- Request
In the entries below, count the lines that contain the word "Stats" and give only that number.

- Material for this task

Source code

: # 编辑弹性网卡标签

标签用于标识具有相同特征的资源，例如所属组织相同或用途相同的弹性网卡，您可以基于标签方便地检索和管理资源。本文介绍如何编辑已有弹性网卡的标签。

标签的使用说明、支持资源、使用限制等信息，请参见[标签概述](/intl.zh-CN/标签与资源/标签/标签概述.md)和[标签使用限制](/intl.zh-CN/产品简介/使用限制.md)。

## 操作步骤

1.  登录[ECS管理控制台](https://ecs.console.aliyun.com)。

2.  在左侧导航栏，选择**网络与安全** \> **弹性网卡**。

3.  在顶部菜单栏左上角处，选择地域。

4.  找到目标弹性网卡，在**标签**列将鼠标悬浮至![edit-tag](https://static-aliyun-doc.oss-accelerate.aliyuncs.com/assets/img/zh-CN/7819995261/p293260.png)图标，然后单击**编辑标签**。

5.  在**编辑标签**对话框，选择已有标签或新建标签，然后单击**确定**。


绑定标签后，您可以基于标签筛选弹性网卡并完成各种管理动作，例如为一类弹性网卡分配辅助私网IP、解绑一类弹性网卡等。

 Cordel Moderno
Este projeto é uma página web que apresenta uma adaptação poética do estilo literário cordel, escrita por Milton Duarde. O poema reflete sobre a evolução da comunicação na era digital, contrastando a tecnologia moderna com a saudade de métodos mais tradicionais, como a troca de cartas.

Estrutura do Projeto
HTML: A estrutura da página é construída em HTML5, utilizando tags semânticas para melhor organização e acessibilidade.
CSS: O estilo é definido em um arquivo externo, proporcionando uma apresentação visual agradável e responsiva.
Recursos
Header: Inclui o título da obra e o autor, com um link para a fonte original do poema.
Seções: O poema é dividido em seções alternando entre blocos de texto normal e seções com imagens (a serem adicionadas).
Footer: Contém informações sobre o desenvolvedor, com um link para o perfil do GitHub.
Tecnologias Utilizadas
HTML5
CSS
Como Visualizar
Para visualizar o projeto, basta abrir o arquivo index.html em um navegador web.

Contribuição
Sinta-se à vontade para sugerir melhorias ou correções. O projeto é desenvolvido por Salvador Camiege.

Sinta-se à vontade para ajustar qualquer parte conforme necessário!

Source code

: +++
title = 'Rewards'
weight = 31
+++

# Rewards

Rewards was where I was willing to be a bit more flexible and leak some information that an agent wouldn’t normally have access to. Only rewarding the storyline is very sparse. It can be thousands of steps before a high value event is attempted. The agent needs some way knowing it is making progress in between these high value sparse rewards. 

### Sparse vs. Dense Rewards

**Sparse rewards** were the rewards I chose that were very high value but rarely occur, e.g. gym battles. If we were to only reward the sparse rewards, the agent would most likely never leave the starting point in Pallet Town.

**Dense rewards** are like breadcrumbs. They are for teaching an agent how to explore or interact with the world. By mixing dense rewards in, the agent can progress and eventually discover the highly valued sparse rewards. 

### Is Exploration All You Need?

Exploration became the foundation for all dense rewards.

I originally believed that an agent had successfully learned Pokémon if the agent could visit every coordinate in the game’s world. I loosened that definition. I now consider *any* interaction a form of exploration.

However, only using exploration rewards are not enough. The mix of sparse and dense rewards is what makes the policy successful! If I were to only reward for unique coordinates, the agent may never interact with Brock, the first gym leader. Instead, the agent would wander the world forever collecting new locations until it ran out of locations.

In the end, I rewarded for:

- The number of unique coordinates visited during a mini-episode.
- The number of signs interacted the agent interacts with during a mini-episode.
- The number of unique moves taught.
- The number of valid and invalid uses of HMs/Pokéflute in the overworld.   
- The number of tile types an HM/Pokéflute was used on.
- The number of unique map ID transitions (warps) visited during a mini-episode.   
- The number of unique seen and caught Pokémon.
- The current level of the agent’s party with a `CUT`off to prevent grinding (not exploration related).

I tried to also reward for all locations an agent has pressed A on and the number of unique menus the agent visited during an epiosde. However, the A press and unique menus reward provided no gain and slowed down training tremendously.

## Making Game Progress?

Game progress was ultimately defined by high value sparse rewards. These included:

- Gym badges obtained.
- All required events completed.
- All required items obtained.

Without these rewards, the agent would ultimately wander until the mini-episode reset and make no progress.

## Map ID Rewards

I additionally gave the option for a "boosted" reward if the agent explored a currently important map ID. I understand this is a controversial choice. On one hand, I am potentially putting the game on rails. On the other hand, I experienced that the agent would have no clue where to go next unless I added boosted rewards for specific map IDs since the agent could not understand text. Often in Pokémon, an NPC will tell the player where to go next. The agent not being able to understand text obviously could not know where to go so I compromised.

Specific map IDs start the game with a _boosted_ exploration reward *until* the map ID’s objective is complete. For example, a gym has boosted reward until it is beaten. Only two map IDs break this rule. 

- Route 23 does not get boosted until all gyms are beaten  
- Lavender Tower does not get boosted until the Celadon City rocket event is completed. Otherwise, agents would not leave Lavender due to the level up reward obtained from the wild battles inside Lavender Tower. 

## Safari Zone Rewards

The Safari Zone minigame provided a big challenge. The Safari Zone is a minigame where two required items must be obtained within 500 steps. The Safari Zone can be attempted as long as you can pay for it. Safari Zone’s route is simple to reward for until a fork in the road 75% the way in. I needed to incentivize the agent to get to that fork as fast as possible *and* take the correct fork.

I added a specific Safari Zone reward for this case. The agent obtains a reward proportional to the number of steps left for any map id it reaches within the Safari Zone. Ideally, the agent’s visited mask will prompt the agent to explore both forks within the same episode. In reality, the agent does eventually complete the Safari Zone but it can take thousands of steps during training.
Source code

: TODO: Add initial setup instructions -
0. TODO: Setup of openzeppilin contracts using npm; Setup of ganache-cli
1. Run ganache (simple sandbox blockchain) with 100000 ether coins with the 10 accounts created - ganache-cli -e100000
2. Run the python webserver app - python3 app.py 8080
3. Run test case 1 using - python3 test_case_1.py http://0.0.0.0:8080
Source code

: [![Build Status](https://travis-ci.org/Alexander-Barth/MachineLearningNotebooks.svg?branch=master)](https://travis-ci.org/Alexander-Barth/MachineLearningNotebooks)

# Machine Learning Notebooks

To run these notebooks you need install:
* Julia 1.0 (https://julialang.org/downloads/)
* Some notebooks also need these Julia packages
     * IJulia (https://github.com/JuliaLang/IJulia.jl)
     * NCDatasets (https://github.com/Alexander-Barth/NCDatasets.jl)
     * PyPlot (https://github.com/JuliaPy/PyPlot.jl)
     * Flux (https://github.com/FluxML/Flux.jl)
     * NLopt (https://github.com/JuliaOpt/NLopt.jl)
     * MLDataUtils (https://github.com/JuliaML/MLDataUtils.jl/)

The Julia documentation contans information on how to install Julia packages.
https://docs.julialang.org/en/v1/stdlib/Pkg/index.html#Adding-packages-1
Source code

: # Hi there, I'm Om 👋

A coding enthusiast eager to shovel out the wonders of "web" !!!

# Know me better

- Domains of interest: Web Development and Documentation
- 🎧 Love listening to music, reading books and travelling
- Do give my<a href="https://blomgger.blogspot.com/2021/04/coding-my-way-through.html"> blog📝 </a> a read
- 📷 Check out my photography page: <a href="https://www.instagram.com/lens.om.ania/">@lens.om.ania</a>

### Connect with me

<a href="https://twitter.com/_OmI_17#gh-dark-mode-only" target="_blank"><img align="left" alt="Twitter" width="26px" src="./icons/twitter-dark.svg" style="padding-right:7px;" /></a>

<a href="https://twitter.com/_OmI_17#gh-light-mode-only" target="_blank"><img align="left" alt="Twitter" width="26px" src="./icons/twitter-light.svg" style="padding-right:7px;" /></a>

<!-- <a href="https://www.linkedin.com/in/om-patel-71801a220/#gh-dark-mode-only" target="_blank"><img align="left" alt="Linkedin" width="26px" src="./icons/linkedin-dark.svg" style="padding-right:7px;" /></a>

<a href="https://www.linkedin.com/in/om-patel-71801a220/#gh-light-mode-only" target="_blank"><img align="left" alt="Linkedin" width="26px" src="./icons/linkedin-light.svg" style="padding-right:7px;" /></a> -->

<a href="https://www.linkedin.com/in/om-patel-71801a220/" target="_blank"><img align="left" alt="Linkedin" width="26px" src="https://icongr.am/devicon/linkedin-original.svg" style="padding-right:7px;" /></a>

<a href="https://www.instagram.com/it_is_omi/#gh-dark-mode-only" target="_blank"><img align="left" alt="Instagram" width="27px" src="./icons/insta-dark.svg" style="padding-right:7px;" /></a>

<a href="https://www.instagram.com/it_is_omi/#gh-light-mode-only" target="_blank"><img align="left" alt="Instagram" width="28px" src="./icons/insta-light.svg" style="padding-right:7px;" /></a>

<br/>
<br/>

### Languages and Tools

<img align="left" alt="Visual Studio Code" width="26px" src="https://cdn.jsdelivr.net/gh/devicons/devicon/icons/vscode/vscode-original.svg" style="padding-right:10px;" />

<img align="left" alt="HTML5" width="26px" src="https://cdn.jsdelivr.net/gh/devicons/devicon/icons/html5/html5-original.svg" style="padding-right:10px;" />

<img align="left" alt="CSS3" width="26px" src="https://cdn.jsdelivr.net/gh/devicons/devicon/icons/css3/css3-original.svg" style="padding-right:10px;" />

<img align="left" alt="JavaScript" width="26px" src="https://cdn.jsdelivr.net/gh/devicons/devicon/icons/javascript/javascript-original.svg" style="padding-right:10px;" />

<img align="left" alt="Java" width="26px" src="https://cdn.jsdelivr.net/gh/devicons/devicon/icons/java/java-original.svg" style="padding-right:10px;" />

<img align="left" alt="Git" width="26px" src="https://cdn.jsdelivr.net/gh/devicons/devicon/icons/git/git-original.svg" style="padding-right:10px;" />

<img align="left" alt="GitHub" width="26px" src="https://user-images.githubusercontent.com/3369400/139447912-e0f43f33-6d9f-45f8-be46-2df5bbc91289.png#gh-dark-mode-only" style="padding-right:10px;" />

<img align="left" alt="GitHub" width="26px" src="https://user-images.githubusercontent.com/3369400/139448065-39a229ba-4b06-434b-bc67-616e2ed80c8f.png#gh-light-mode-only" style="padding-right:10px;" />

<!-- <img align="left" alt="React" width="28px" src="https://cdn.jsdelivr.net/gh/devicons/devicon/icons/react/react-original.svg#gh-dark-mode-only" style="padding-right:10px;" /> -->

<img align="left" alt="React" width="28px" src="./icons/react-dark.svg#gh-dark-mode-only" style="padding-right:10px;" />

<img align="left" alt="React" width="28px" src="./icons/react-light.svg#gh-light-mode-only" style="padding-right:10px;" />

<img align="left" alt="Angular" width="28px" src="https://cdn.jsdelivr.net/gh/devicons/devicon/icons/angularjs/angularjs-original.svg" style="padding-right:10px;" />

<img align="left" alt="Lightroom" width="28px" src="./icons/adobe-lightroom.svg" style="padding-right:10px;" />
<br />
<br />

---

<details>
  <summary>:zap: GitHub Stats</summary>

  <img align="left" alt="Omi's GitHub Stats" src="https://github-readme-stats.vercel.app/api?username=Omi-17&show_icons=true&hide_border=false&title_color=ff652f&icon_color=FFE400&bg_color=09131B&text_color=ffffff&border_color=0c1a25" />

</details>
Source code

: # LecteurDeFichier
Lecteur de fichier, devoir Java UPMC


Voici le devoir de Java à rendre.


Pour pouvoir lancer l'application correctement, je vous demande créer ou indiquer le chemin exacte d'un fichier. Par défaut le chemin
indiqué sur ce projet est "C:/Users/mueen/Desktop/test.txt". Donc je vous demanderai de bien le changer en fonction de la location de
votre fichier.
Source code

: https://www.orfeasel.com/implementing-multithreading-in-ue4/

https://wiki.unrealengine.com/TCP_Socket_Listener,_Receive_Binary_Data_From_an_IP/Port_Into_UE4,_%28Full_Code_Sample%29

- Response below
2